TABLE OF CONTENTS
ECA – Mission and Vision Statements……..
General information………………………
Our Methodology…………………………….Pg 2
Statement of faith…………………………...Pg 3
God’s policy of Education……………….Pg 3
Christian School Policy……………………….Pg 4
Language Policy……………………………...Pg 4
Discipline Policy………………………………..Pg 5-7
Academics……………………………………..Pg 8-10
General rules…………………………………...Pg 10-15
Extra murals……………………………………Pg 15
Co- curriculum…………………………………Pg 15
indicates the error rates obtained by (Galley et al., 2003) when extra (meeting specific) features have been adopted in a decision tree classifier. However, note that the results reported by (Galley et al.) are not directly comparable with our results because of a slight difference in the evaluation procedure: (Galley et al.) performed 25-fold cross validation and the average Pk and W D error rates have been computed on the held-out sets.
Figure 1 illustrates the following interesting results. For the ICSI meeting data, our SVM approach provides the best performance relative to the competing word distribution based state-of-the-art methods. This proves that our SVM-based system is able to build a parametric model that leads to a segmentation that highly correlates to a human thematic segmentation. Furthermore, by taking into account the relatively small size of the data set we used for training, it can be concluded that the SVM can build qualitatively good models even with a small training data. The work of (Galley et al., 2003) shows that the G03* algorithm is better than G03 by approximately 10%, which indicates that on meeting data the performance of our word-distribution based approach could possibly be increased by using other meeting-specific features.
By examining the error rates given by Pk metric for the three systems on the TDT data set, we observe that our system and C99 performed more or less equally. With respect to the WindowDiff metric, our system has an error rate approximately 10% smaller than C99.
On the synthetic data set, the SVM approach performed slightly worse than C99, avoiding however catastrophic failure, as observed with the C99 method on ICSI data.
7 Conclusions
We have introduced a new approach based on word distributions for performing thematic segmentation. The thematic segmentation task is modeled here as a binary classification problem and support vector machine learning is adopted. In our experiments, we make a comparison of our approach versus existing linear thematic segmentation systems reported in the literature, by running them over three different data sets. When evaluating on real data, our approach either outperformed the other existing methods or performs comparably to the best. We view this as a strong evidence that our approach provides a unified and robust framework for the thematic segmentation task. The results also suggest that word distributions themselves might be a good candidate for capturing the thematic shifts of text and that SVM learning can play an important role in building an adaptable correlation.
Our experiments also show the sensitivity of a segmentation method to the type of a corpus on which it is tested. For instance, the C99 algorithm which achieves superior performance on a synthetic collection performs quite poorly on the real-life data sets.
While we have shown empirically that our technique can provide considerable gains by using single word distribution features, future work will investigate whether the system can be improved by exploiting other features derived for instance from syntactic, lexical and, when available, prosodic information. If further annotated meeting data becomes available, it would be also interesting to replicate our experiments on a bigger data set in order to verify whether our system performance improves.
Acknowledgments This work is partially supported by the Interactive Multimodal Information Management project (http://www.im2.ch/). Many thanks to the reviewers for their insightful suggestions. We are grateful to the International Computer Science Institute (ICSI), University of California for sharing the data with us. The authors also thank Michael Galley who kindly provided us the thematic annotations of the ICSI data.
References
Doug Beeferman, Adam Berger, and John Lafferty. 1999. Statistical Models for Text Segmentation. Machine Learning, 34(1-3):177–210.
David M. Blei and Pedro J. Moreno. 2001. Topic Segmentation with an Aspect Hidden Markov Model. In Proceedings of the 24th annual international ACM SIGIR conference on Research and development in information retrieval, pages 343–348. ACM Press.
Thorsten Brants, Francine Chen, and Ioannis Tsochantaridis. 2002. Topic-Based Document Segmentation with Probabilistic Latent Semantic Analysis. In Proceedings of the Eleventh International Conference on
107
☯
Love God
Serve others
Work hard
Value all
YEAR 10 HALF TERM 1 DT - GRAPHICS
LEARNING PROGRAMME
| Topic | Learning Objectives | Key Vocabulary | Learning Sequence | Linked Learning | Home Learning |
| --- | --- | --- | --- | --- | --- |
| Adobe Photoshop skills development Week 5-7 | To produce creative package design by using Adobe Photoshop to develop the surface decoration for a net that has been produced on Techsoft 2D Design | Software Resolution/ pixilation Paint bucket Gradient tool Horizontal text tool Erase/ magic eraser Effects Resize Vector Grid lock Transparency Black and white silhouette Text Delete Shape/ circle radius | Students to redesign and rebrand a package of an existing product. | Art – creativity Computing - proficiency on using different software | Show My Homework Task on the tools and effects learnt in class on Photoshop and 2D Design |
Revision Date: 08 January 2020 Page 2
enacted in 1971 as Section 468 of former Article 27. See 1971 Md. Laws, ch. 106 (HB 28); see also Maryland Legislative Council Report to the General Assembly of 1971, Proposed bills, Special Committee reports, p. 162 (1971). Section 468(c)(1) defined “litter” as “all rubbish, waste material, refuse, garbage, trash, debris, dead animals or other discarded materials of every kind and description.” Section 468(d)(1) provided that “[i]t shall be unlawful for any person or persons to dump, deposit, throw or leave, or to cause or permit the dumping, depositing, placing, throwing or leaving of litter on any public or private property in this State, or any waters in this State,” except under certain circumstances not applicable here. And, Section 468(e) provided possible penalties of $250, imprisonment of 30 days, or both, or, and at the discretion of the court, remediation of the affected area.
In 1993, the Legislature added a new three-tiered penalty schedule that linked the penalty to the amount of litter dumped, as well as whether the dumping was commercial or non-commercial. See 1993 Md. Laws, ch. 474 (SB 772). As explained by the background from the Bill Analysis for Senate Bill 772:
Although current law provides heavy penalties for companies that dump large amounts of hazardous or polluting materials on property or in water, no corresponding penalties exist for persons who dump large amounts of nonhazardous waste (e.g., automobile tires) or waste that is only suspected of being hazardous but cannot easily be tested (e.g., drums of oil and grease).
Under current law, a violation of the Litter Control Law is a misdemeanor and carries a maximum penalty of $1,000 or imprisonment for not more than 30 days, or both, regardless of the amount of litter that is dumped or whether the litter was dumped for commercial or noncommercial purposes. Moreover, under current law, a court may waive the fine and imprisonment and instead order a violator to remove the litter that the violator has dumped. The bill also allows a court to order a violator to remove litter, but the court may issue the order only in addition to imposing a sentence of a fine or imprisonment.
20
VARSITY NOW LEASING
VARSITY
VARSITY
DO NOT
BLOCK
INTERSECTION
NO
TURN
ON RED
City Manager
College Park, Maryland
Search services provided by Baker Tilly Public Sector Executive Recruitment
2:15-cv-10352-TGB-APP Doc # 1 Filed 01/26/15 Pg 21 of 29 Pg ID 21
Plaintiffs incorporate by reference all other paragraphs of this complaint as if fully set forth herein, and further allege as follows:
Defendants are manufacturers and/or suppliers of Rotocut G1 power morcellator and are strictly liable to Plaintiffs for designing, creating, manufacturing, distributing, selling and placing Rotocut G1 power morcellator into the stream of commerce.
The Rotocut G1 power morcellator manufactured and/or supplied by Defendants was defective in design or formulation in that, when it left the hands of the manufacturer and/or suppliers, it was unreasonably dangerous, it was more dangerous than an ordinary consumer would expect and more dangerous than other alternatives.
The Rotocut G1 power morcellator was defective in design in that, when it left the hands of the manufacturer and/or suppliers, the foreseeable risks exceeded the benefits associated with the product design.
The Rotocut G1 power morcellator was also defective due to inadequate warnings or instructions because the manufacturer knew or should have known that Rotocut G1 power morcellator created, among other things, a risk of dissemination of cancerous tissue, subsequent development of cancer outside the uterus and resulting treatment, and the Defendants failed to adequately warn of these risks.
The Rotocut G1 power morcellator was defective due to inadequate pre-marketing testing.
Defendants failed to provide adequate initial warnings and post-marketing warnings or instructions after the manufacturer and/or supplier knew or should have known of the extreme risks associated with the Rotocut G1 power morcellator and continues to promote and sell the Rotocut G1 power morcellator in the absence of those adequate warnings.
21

──────

> [YOUR GOAL]: Return only the lines from the beginning of the material up to and including the line with "indicates the error", exactly as written.

> [OUTPUT BELOW]:
TABLE OF CONTENTS
ECA – Mission and Vision Statements……..
General information………………………
Our Methodology…………………………….Pg 2
Statement of faith…………………………...Pg 3
God’s policy of Education……………….Pg 3
Christian School Policy……………………….Pg 4
Language Policy……………………………...Pg 4
Discipline Policy………………………………..Pg 5-7
Academics……………………………………..Pg 8-10
General rules…………………………………...Pg 10-15
Extra murals……………………………………Pg 15
Co- curriculum…………………………………Pg 15
indicates the error rates obtained by (Galley et al., 2003) when extra (meeting specific) features have been adopted in a decision tree classifier. However, note that the results reported by (Galley et al.) are not directly comparable with our results because of a slight difference in the evaluation procedure: (Galley et al.) performed 25-fold cross validation and the average Pk and W D error rates have been computed on the held-out sets.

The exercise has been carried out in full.